Psiphon’s main aim is to hide the fact that it is being used at all. Governments or other organizations attempting to censor the internet will try to detect circumvention methods like VPNs and proxies, which is what Psiphon seeks to avoid.
Psiphon clients are current available for Windows and Android and connect to the Psiphon network through a variety of transport protocols. I asked the Psiphon folks how the protocol selection worked and received this response:
Both the Android and Windows clients automatically select the best transport protocol to use to connect to a Psiphon server. SSH is one of several protocols that the client may use. There is no user setting available to choose a specific transport protocol.
When pressed for more information, the Psiphon group explained in a little more detail:
With the exception of VPN mode on Windows, Psiphon always uses SSH as the underlying transport protocol. Various different obfuscation techniques are layered on top of the standard SSH protocol. The client attempts to connect using all available methods, and chooses the fastest successful connection.
Based on older documents, I suspect that SSH+ (SSH plus an obfuscation layer) at least is used which helps protect against protocol fingerprinting.
The following versions were used in writing this article, it’s not clear to me why the Windows and Android versions have different names:
- Psiphon Pro
- client version 146
- Psiphon 3
- client version 117
You can get the Psiphon client in two ways. Visiting the Psiphon website or by sending an email to email@example.com. I wasn’t able to get a response from firstname.lastname@example.org, but Psiphon support confirmed that it works so that may have just been something specific to me.
The Psiphon Windows client
In order to make Psiphon available to the widest audience, there is no installation process. The single file download is a Windows executable that runs on Windows XP, Vista, 7 and 8.
Installing the Windows client
Given the nature of the application, it makes sense that opposing parties may try to distribute a compromised version of the Psiphon client. To avoid that, the Psiphon team maintains a list of SHA-1 hashes that can be used to verify that the Psiphon client you’ve downloaded is valid.
SHA-1 hasn’t been considered a secure cryptographic solution against well-funded opponents for years, but it is still valid as a data consistency check to ensure that the file you have has not been tampered with.
Navigate to the Psiphon website at http://www.psiphon.ca and click the Download button.
Select the Windows option.
You can verify the SHA-1 hash by using the instructions here. Keep in mind that different versions of the client have different hashes, so be sure you’re looking at the right one.
Running the Windows client
Once you’re happy with the file, simply double-click it to launch it. Psiphon will immediately connect.
By default, the Windows client will connect in browser only mode and then launch the Psiphon browser with a Psiphon sponsor page loaded. This mode only tunnels traffic from the Psiphon browser through the Psiphon network.
To disconnect Psiphon, click the Disconnect button.
The main settings page shows an overview of the available sections. Expanding any section reveals changes you can make to the operation of the Psiphon client.
Configuring the Windows client
Minimize to system tray
This hardly seems to need its own settings page. By default the client stays on the screen once it is connected. If you’d like it to get out of your way and minimize to the system tray you can check the box in this pane.

▬▬▬▬▬▬

**Activity**
Continue the Psiphon guide above from its final sentence, in the same voice and manner.

**Given information**
▬▬▬▬▬▬

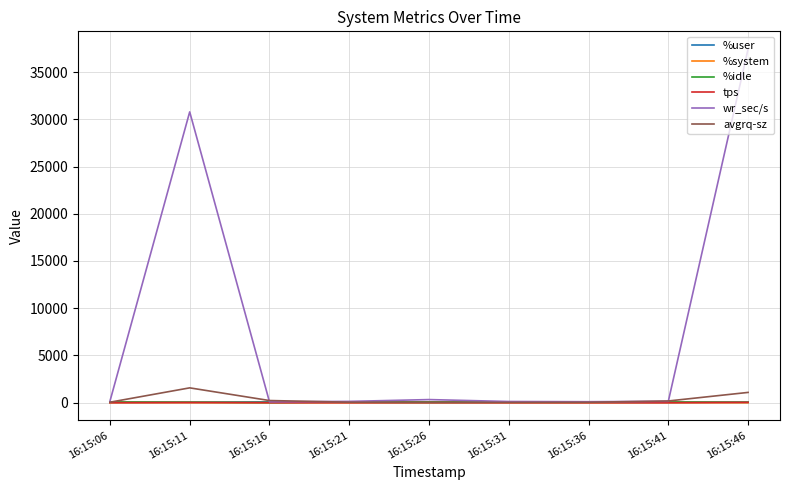

What is the sum of the %system values at 16:15:46 and 16:15:36?

1.8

▬▬▬▬▬▬

**Reply**
This is an interesting feature. Psiphon notes that even in the most censored countries, sites within the country are usually not censored. Since it is generally slower to access the internet using Psiphon, you can enable this feature to
split your regional traffic. Traffic destined for your home country will not go through Psiphon, instead travelling over your default ISP network.
Disable timeouts for slow networks
Because you are connecting to Psiphon servers in other countries, and using obfuscation technologies, your connection can be slow. If the connection is too slow, then the Psiphon client may disconnect. Enabling this feature will prevent that from happening.
Psiphon server region
The default setting is Fastest Country which will connect you to the best server. That will generally be a country close to your own. If you’d prefer to connect to a different country you can select it here.
There are nine different countries to select from with a fair spread across the world:
- United Kingdom
- United States
Local proxy ports
Psiphon will automatically set up an HTTP proxy which will work for most people. However, it may not use the same port every time. You may have applications on your computer that you want to use Psiphon with, which means it will need to send traffic over a specific port. You can set that up in this pane.
There’s a few reasons for the settings here. If your computer has a proxy configured you can tell Psiphon to use a different proxy or you can set check the Don’t use upstream proxy box to tell Psiphon to not use any proxy at all.
This setting should be named
Use VPN. Enabling this setting will launch an L2TP/IPSec VPN connection to the Psiphon servers. The advantage of this is that it will tunnel all of the traffic on your computer through Psiphon instead of just web traffic. The downside is that a VPN is obvious so it is easy to block.
The Psiphon Android client
Installing the Android client
The Google Play store has different apps in different countries. It’s possible that the Psiphon app is not available in your country’s version of Google Play. In that case, you can side load the app which means you can copy it into your device via USB instead of installing it from the Play store.
The Psiphon website has links and QR codes to the app in both the Google Play store and the side load version.
Because installing applications from unknown sources onto your Android device is a security risk, you’ll have to specifically enable that option. Each version of Android is slightly different, but the option will be somewhere in your security settings.
In a Samsung S6 with Android 6.0.1, it is the Settings -> Lock screen and security -> Unknown sources setting.
To see if the Psiphon client is available in your country’s Google Play store, simply search for it. Be aware that there are other similarly named apps which are not what you want. Be sure the application you install is from developer Psiphon Inc.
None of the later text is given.